Büskens im LAOLA1-Talk:

Mit Skepsis wurde der Trainerwechsel beim SK Rapid beäugt.

Für viele Experten war Mike Büskens nicht der geeignete Kandidat für den Rekordmeister. Die einen plädierten einmal mehr für eine österreichische Lösung, für die anderen hatte der 48-jährige Deutsche noch zu wenig vorzuweisen.

„Freunderlwirtschaft“ wurde aufgrund der gemeinsamen Vergangenheit mit Sportdirektor Andreas Müller zum geflügelten Wort – ein Begriff, auf den der langjährige Schalker allergisch reagiert.

„Kumpel, Kumpel…ja, Andi und ich haben zusammen gespielt, wir hatten definitiv das gleiche Ziel, Spiele zu gewinnen. (…) Aber es ist nicht so, obwohl ich ihn seit 1992 kenne, dass wir einmal privat essen gewesen wären.“

Im Exklusiv-Interview mit LAOLA1 versucht Büskens mit diesem Klischee aufzuräumen, verrät was er als Fußballromantiker von Red Bull hält, welche Gier er von seinen Spielern verlangt und den schmalen Grat zwischen Kommunikation und Streitkultur.

LAOLA1: Wie kann Österreich bisher einen Düsseldorfer „Jung“ begeistern?

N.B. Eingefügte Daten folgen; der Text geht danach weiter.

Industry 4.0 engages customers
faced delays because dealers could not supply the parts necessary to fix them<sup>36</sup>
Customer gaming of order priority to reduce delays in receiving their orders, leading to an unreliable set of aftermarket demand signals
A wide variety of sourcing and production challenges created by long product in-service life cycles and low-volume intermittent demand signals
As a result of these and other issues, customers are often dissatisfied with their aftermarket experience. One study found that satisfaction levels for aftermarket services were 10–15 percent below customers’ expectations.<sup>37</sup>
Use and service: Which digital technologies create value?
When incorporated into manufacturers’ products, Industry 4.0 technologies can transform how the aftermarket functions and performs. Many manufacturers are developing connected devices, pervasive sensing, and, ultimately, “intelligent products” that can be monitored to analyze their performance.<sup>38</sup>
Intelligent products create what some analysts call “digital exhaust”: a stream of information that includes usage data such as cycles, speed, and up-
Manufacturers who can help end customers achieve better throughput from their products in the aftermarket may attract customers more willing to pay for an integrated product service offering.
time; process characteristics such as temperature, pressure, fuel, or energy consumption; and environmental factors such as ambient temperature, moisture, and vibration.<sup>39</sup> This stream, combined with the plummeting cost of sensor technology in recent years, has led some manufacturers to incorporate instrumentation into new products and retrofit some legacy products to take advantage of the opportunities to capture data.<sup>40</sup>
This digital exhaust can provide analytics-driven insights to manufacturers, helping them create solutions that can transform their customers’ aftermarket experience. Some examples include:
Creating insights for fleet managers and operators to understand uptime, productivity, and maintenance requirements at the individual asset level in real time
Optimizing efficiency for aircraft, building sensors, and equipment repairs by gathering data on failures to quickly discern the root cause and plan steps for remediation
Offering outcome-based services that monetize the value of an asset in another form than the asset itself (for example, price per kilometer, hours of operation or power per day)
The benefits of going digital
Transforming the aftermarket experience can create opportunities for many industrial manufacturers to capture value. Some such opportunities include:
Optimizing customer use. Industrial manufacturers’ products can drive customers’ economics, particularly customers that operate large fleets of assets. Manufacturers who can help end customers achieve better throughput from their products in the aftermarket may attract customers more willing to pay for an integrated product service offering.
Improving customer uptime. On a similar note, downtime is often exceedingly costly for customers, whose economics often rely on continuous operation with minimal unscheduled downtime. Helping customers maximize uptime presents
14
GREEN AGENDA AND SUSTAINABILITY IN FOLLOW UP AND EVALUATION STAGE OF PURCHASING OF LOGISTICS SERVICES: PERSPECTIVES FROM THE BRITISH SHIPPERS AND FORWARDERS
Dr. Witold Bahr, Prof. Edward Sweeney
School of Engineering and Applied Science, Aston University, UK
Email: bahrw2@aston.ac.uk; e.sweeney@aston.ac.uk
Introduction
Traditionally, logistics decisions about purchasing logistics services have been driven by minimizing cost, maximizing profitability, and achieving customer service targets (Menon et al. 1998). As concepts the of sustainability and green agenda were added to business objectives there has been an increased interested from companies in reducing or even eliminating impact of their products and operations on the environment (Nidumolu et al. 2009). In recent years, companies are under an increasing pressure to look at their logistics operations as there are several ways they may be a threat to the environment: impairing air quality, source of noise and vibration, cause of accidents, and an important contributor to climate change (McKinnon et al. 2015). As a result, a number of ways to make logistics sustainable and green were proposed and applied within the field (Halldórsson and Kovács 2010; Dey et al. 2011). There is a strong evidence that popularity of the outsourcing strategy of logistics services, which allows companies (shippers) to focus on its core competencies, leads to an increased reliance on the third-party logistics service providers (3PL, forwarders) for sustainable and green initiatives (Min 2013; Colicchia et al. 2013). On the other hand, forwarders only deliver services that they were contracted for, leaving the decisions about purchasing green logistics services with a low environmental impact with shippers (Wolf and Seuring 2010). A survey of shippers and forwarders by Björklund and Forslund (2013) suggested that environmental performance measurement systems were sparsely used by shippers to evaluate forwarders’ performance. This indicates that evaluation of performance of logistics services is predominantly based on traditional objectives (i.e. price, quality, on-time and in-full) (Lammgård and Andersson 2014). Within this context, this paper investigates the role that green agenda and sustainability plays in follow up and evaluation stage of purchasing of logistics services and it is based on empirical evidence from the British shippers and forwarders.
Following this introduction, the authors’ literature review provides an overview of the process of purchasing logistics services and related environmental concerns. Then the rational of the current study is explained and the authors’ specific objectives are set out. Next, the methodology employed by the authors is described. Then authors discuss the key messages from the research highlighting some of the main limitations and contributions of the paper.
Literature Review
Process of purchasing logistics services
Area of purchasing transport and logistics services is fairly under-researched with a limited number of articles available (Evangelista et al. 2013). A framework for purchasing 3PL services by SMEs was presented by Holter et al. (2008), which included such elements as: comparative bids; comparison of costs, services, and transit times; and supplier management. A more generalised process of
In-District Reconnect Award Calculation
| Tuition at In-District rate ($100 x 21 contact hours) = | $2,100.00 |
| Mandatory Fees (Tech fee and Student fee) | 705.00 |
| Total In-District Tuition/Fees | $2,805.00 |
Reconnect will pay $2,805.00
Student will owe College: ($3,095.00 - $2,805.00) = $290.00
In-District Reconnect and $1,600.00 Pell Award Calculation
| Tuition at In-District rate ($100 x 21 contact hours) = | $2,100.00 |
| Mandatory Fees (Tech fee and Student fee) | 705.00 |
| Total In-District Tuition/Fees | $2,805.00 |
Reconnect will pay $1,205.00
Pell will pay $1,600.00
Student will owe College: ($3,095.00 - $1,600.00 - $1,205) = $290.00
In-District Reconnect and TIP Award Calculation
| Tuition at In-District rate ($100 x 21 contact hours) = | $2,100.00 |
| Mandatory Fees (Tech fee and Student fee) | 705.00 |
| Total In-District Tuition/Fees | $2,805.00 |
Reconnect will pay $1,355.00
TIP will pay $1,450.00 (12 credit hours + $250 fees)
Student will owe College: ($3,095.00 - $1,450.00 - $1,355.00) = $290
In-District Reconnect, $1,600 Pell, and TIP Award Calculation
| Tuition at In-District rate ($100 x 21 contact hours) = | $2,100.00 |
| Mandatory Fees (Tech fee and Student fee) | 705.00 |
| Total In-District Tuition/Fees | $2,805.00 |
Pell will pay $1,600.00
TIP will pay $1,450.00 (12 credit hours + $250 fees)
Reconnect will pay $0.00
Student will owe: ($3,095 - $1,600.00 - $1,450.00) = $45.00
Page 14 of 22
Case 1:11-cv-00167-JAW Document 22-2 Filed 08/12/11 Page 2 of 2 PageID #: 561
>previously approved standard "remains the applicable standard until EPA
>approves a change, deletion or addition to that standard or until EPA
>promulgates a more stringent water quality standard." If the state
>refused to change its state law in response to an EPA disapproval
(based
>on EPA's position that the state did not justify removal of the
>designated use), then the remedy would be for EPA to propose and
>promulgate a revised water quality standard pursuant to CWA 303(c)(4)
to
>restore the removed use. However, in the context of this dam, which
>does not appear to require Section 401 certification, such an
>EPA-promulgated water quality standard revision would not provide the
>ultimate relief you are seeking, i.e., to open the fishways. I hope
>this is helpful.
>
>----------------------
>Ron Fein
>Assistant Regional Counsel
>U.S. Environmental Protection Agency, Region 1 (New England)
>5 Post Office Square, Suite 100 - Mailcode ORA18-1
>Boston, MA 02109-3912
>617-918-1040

Mike Büskens: Ich habe ja die Hälfte meines Lebens im Ruhrpott, sprich Gelsenkirchen verbracht. Ich hatte schon immer sehr viele Sympathien für dieses Land, weil ich meine Urlaube hier oder in Südtirol verbracht habe. Aber deshalb bin ich nicht hier, sondern weil mich die Aufgabe gereizt hat. Bei einem Verein, der über eine große Tradition verfügt, der ein neues Stadion eröffnet, der immer oben mitspielt und auch die Chance hat, Europa League zu spielen. Das macht den großen Reiz aus, mit einer jungen, talentierten Mannschaft zu arbeiten, wo viele noch am Anfang ihrer Entwicklung stehen.


>>> Hier geht es zum zweiten Teil des Interviews <<<


LAOLA1: Sie haben das Allianz-Stadion angesprochen, sind aus Deutschland große, moderne Stadien gewöhnt. Inwieweit ist es trotzdem etwas Besonderes?

Büskens: Warum trotzdem? Ich war ja auch ein paar Jahre in Fürth, da war ein Stadion für 18.000. Klar, in der Regel verfügen wir in Deutschland über viele Stadien mit höherem Fassungsvermögen, aber wir werden hier eine hohe Auslastung und große Atmosphäre haben. Das macht den Reiz aus.

LAOLA1: Woran mussten Sie sich im neuen Arbeitsumfeld am meisten gewöhnen?

Büskens: Immer noch an einzelne Begriffe, die ich mir dann übersetzen lassen muss. Das wäre zum Beispiel der „Badewaschl“ – tagtäglich kommen Begriffe, wo ich a) nachdenken muss oder b) dann noch immer keine Lösung gefunden habe, die mir dann nahegelegt wird. Bei mir musste hingegen noch keiner nachfragen, was etwas bedeutet.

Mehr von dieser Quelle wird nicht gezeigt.